* **Dataset section**:
· · · · · · ·

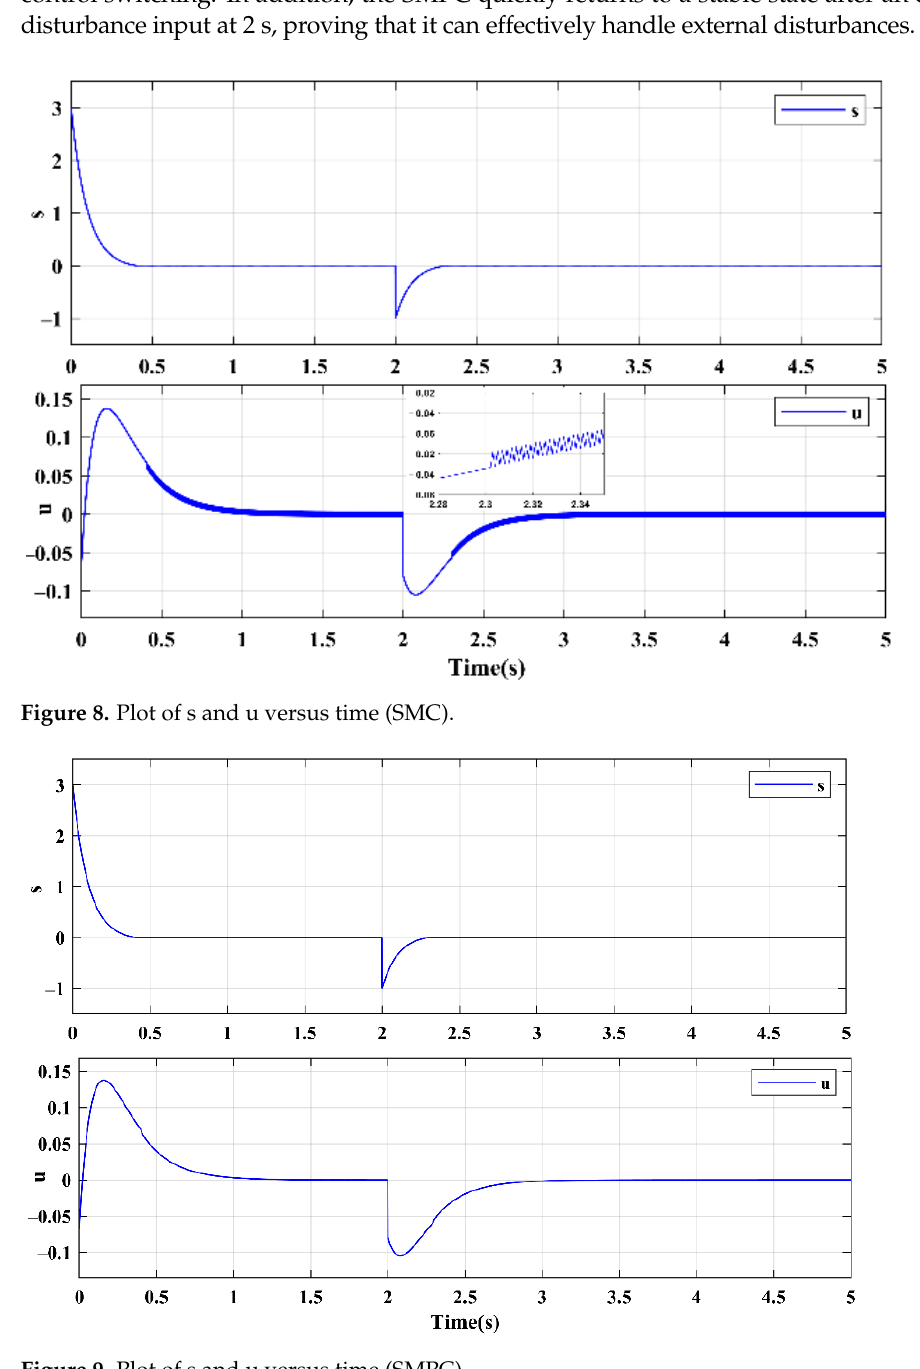
Figure 9. Plot of s and u versus time (SMPC).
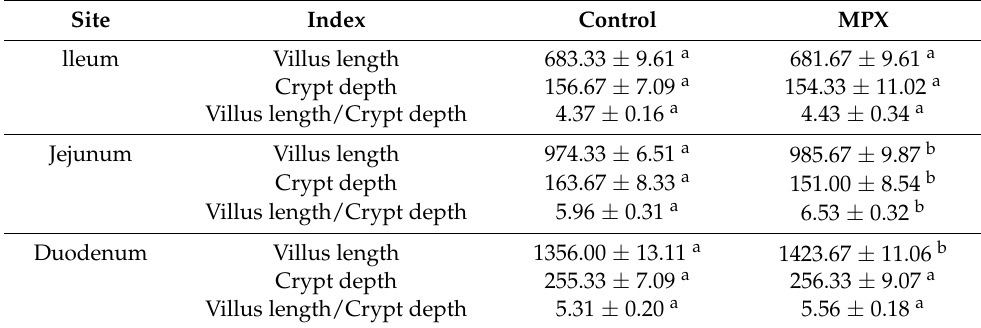
Table 4. Effects of MPX on the intestinal villus index of the ileum, jejunum and duodenum of 28-day-old chickens.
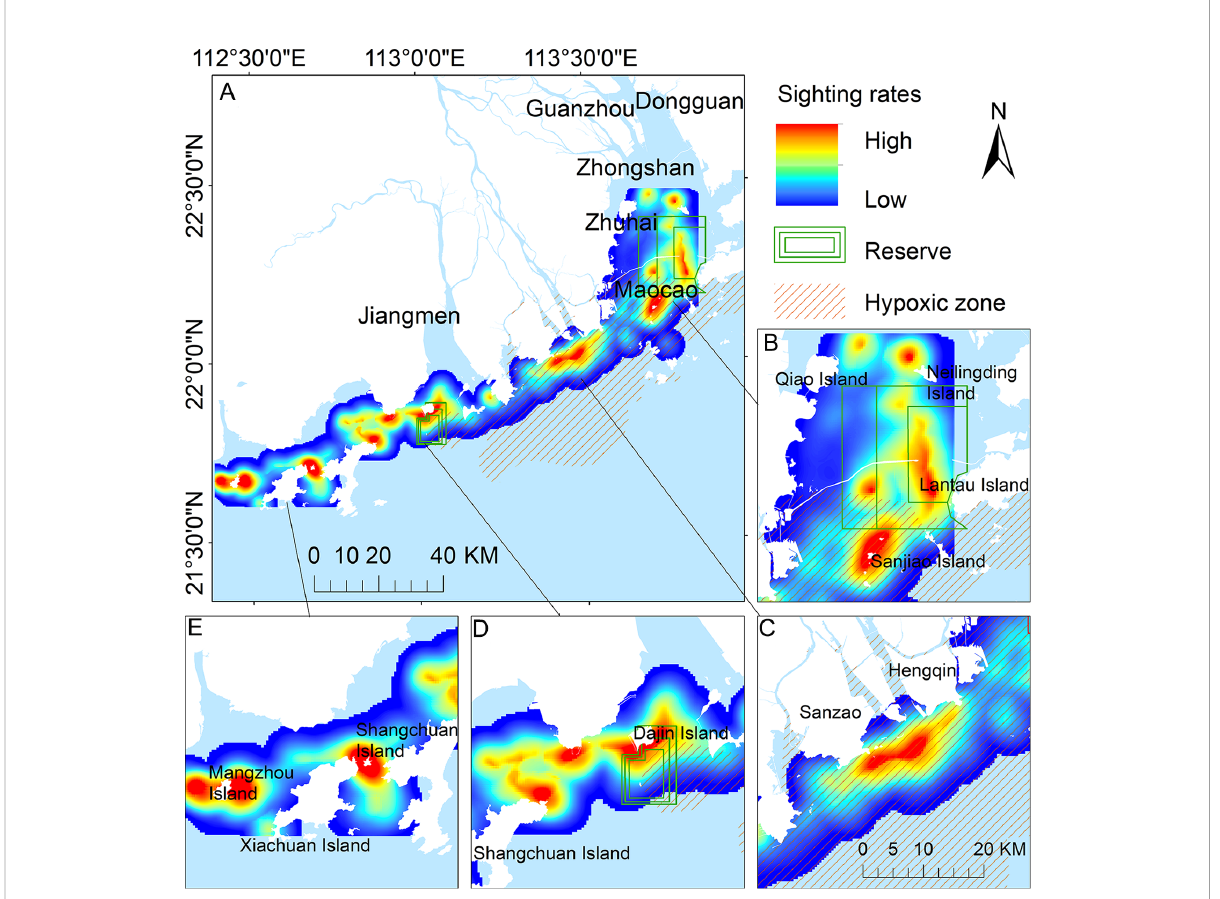
FIGURE 2 Spatial distribution patterns of sighting rates (sightings/surveys/km 2 ) of Indo-Paci fi c humpback dolphin by kernel density analyses in the Pearl River Estuary (PRE) from 2015 – 2021. Current reserve area (green boxes); hypoxic zone (orange shaded area); (A) entire PRE; (B) eastern PRE; (C) middle PRE; (D) Dajin and Shangchuan Islands in western PRE; (E) Shangchuan, Xiachuan,and Mangzhou Islands in western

· · · · · · ·

* **Required action**: Output the listing above in full, exactly. No images.

* **Solution to this problem**:
Figure 9. Plot of s and u versus time (SMPC).
Table 4. Effects of MPX on the intestinal villus index of the ileum, jejunum and duodenum of 28-day-old chickens.
FIGURE 2 Spatial distribution patterns of sighting rates (sightings/surveys/km 2 ) of Indo-Paci fi c humpback dolphin by kernel density analyses in the Pearl River Estuary (PRE) from 2015 – 2021. Current reserve area (green boxes); hypoxic zone (orange shaded area); (A) entire PRE; (B) eastern PRE; (C) middle PRE; (D) Dajin and Shangchuan Islands in western PRE; (E) Shangchuan, Xiachuan,and Mangzhou Islands in western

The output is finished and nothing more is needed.